EXERCISE REQUIREMENTS:
a – Answer these questions from the cholera news report:
(i) How many cases were reported in Lae city?
(ii) According to the editor's note, where is Morobe Province located?
(iii) How many patients were admitted to the cholera treatment centre at Angau Memorial Hospital on Sunday?
b – Transcribe the cholera news report between "Morobe Province’s health" and "no causalities reported.", inclusive.

By Mirriam Lukas and Geraldine Gubuli Dwu PORT MORESBY, Papua New Guinea (PNG Post-Courier, Jan. 28, 2011) – In Papua New Guinea, cholera has raised its ugly head once more in Morobe Province, with 19 cases reported to the health authorities in the province since last Sunday.

A lone case was reported from Mandok Island in Siassi district while 18 cases were reported in Lae city.

[PIR editor’s note: Morobe Province is located on the northern coast of Papua New Guinea. Siassi is a district of Morobe Province. A recent cholera outbreak reportedly occurred in Daru, an island off the south-central coastline of the Papua New Guinea peninsula, just north of the Torres Strait late last year which affected more than 3,000 people.]

Morobe Province’s health adviser and chairman of the cholera task force, Dr Likei Theo said 12 patients with signs of cholera were admitted to the cholera treatment centre at Angau Memorial Hospital on Sunday.

But this time there were no causalities reported.

Dr Theo said the cases are not confined to one specific location but all over the city and most of these areas are settlements.

He named the areas in which the cases were reported as East Taraka, Uniblock, Situm, Nawae Block, Salamander Tais, 12 Mile, Bumayong, Tanam, 6 Mile, 1 Mile, Talair Compound and 2nd street.

SOURCE MATERIAL:
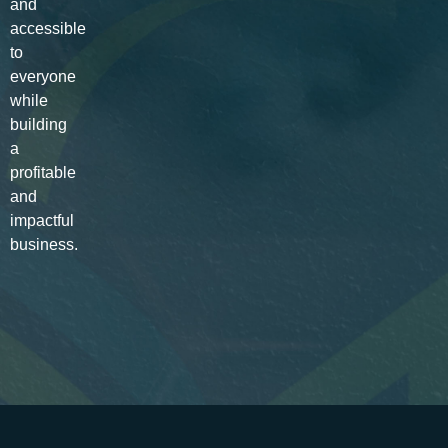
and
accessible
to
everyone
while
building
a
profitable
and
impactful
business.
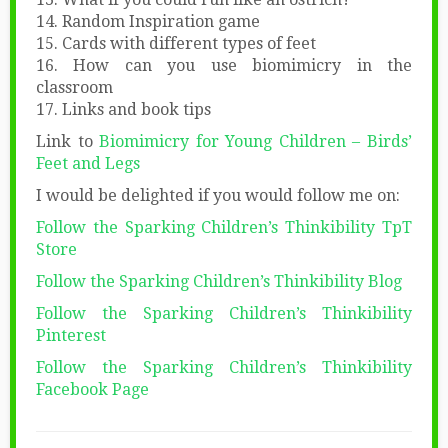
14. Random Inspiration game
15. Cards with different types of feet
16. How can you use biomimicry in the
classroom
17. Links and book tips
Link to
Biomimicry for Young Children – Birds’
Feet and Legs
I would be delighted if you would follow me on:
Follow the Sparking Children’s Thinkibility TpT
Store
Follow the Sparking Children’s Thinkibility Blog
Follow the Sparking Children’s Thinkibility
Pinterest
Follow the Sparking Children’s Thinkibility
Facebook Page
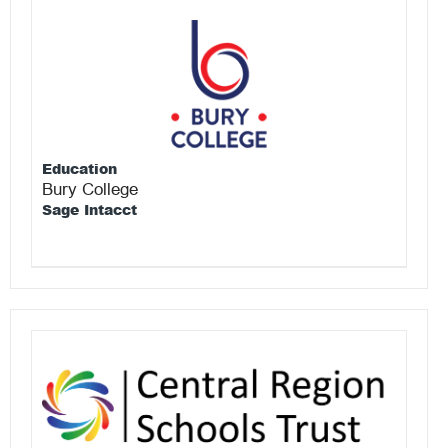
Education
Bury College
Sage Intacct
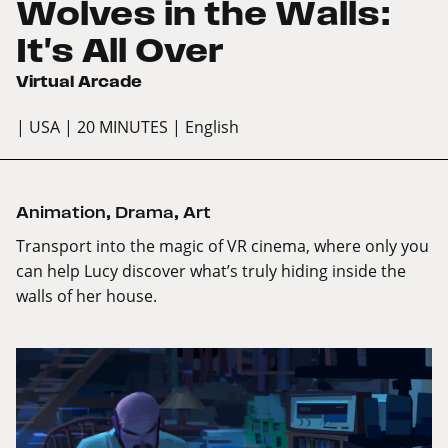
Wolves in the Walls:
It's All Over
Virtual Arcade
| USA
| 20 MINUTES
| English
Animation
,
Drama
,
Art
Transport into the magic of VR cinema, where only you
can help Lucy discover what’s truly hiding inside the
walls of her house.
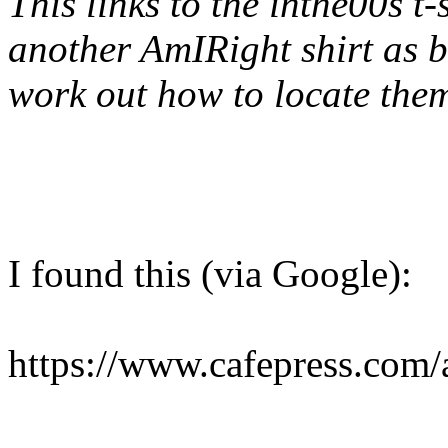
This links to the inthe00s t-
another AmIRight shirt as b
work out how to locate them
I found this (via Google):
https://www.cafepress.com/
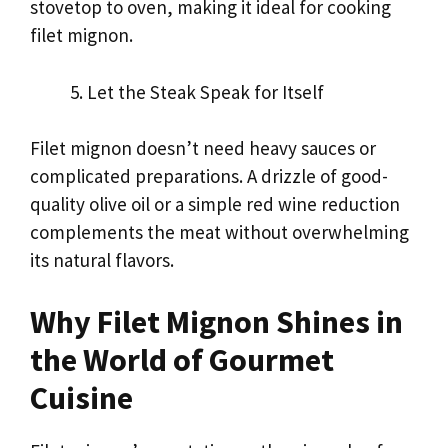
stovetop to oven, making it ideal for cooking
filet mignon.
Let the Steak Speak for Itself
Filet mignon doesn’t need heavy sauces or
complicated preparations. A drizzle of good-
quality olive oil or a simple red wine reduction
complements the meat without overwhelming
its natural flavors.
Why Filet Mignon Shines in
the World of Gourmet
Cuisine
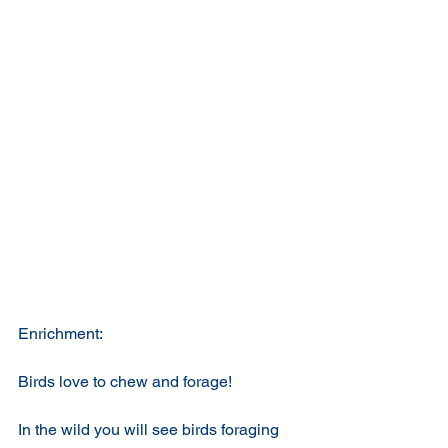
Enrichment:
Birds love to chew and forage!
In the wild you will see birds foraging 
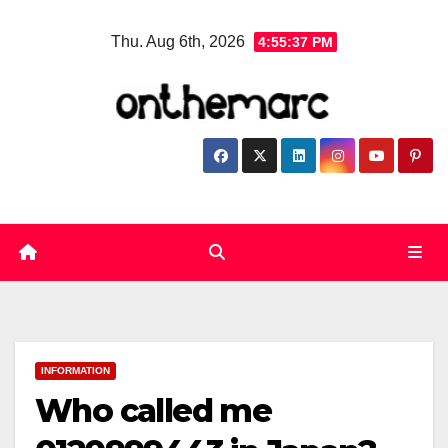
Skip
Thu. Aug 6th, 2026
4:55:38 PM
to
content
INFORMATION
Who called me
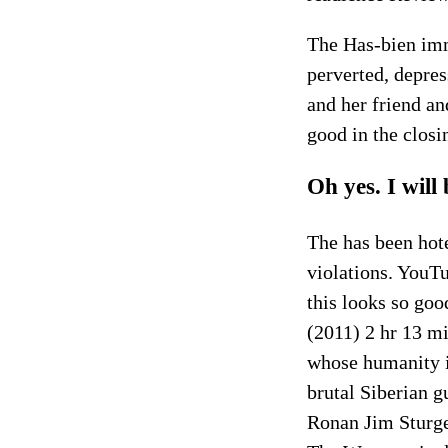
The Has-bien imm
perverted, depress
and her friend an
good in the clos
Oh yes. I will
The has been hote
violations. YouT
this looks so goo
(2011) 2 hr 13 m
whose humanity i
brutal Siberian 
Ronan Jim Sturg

TASK RESULTS:
a –
(i) 18
(ii) On the northern coast of Papua New Guinea
(iii) 12

b –
Morobe Province’s health adviser and chairman of the cholera task force, Dr Likei Theo said 12 patients with signs of cholera were admitted to the cholera treatment centre at Angau Memorial Hospital on Sunday.

But this time there were no causalities reported.